## Problem description
Your job with the data below is to output exactly the lines from the one holding "planter: present [152,1101,322,1271]" down to the one holding "teapot: none [1610,717,1657,750]", both included, and no others.

(Items listed in a dataset)
____
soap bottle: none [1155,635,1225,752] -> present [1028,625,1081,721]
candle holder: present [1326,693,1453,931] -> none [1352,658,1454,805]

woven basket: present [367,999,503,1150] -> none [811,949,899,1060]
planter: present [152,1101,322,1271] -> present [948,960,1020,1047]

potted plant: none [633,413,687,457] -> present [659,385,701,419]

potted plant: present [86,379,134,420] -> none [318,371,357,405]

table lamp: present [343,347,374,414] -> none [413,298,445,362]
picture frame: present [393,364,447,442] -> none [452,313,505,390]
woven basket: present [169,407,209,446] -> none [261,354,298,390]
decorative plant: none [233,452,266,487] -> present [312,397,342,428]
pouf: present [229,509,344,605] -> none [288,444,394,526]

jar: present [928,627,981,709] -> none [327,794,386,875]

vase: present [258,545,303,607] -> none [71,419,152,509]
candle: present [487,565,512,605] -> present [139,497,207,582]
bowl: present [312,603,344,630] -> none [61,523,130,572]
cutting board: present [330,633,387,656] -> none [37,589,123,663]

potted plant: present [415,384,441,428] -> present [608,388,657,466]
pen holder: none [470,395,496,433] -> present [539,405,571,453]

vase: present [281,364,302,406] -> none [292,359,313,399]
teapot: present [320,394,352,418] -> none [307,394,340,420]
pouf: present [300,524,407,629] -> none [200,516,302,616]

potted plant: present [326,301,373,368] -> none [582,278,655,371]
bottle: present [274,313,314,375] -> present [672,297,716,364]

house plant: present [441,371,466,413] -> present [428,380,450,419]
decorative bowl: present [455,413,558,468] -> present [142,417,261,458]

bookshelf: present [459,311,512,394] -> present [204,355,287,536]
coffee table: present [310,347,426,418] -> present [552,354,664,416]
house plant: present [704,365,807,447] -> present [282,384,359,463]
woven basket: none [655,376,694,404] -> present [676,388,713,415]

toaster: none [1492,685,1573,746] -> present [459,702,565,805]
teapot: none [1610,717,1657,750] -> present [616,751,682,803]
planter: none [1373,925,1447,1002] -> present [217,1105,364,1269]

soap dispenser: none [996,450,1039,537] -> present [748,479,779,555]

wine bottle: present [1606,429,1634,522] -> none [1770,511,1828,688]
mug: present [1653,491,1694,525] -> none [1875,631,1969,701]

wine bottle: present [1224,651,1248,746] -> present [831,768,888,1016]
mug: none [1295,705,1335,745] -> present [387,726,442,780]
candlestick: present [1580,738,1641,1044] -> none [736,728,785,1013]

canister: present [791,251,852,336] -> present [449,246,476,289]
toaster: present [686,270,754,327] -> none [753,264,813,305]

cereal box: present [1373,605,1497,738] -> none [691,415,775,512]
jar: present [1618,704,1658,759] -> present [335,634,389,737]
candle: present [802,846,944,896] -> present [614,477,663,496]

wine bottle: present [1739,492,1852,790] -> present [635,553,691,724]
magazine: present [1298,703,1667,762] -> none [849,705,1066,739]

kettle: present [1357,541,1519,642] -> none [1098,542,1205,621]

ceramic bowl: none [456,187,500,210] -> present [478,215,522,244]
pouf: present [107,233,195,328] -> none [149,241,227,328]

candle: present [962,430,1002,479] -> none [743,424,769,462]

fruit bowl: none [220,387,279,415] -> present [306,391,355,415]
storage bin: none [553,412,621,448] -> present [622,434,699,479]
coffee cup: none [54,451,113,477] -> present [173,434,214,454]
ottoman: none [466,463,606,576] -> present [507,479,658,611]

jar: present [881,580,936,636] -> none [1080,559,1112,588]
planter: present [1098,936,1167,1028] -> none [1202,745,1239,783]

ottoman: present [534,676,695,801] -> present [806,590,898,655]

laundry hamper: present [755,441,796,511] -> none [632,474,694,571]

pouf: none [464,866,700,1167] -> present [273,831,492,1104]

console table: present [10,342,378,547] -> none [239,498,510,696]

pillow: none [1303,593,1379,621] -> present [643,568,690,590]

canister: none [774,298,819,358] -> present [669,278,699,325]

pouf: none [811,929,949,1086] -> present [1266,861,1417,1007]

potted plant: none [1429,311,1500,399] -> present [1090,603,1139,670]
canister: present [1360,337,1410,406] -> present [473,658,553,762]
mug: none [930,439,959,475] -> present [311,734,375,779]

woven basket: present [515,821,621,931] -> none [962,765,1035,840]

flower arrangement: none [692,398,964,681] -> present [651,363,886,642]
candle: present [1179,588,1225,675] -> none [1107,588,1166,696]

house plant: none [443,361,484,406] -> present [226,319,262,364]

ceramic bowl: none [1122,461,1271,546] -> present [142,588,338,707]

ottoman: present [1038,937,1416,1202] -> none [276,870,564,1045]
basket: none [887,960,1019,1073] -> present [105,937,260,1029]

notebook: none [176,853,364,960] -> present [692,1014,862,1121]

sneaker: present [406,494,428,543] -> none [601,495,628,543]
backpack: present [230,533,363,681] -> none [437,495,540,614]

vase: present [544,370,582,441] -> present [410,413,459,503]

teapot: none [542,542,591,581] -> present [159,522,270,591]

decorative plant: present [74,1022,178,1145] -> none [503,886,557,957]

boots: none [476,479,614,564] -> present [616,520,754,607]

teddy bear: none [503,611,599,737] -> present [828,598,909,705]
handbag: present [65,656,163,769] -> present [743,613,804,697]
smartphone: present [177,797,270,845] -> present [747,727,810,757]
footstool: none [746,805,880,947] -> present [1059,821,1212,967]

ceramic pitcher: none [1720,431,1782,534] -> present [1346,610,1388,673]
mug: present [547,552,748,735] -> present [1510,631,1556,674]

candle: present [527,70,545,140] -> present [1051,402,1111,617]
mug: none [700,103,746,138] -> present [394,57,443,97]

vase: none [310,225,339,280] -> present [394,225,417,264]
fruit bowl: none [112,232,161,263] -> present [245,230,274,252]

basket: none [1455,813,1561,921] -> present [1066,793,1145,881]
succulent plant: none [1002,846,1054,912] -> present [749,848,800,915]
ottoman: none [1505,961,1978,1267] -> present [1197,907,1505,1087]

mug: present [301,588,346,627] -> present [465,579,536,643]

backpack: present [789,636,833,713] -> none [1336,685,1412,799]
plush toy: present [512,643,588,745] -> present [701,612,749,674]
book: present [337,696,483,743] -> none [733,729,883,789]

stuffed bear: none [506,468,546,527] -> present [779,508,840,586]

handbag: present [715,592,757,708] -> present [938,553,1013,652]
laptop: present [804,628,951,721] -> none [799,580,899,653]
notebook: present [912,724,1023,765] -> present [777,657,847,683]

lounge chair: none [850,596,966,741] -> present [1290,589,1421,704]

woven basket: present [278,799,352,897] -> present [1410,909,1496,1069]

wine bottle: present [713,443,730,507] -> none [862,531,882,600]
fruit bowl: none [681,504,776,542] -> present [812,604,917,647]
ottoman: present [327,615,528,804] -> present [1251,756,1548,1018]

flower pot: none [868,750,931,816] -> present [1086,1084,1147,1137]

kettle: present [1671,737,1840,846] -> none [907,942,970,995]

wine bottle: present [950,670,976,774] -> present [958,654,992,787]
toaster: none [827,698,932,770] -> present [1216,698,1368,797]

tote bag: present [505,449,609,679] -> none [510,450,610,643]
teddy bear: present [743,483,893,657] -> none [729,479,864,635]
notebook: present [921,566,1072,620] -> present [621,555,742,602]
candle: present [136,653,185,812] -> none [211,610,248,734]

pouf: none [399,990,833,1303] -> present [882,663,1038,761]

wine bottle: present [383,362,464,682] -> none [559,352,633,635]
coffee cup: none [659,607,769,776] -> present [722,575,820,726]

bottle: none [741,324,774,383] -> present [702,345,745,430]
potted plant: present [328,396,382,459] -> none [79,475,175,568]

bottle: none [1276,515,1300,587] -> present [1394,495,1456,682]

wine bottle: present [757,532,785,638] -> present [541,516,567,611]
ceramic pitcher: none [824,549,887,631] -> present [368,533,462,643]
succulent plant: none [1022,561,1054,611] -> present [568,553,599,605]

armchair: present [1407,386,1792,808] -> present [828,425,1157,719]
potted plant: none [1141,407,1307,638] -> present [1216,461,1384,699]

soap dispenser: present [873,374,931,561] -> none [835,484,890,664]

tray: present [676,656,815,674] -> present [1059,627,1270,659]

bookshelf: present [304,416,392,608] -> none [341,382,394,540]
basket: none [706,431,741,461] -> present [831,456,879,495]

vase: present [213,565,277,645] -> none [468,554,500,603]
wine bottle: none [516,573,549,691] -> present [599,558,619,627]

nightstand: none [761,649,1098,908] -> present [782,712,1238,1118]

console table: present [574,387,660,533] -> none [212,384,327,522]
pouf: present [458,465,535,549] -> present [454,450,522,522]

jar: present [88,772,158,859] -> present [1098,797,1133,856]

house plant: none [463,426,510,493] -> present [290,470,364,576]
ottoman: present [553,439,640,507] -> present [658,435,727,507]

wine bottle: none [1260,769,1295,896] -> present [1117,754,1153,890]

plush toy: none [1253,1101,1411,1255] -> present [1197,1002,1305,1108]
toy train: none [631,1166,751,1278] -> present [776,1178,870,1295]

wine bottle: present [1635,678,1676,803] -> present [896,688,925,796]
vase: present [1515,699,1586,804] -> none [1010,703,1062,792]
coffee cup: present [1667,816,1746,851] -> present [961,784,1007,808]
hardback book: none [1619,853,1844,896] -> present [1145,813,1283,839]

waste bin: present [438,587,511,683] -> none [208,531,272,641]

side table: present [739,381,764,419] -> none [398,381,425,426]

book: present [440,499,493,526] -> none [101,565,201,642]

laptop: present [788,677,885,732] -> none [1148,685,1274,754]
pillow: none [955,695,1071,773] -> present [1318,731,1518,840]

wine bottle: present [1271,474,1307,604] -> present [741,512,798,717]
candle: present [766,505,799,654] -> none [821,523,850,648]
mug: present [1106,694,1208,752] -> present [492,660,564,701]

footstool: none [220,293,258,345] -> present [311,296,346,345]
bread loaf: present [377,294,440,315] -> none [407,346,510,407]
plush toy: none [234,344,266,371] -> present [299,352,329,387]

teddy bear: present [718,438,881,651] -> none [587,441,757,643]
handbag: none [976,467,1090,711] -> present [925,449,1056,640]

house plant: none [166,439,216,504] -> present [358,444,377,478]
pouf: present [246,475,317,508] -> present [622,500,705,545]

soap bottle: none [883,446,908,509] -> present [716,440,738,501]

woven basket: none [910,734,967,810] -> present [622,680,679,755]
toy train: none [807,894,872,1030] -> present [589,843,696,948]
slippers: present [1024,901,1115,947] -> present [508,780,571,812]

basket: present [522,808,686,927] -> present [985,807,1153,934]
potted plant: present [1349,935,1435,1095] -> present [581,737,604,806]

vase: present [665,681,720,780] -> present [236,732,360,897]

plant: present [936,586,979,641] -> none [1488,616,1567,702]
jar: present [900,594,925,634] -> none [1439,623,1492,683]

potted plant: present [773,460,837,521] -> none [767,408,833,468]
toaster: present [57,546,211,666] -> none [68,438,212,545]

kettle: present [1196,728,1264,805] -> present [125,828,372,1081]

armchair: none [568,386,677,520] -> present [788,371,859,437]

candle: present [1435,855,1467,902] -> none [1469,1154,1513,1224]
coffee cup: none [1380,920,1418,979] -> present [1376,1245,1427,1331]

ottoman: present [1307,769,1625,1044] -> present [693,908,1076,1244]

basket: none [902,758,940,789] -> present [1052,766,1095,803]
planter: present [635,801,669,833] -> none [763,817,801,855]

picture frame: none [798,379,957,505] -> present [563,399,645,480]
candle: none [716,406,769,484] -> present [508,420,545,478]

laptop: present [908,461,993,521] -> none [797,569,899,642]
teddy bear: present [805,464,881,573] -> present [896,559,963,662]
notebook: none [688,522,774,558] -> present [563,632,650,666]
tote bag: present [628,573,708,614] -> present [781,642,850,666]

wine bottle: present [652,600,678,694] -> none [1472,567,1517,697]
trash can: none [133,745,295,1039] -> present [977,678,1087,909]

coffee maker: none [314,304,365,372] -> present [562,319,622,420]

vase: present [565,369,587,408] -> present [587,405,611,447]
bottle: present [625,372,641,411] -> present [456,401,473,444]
____
## Exercise output
planter: present [152,1101,322,1271] -> present [948,960,1020,1047]

potted plant: none [633,413,687,457] -> present [659,385,701,419]

potted plant: present [86,379,134,420] -> none [318,371,357,405]

table lamp: present [343,347,374,414] -> none [413,298,445,362]
picture frame: present [393,364,447,442] -> none [452,313,505,390]
woven basket: present [169,407,209,446] -> none [261,354,298,390]
decorative plant: none [233,452,266,487] -> present [312,397,342,428]
pouf: present [229,509,344,605] -> none [288,444,394,526]

jar: present [928,627,981,709] -> none [327,794,386,875]

vase: present [258,545,303,607] -> none [71,419,152,509]
candle: present [487,565,512,605] -> present [139,497,207,582]
bowl: present [312,603,344,630] -> none [61,523,130,572]
cutting board: present [330,633,387,656] -> none [37,589,123,663]

potted plant: present [415,384,441,428] -> present [608,388,657,466]
pen holder: none [470,395,496,433] -> present [539,405,571,453]

vase: present [281,364,302,406] -> none [292,359,313,399]
teapot: present [320,394,352,418] -> none [307,394,340,420]
pouf: present [300,524,407,629] -> none [200,516,302,616]

potted plant: present [326,301,373,368] -> none [582,278,655,371]
bottle: present [274,313,314,375] -> present [672,297,716,364]

house plant: present [441,371,466,413] -> present [428,380,450,419]
decorative bowl: present [455,413,558,468] -> present [142,417,261,458]

bookshelf: present [459,311,512,394] -> present [204,355,287,536]
coffee table: present [310,347,426,418] -> present [552,354,664,416]
house plant: present [704,365,807,447] -> present [282,384,359,463]
woven basket: none [655,376,694,404] -> present [676,388,713,415]

toaster: none [1492,685,1573,746] -> present [459,702,565,805]
teapot: none [1610,717,1657,750] -> present [616,751,682,803]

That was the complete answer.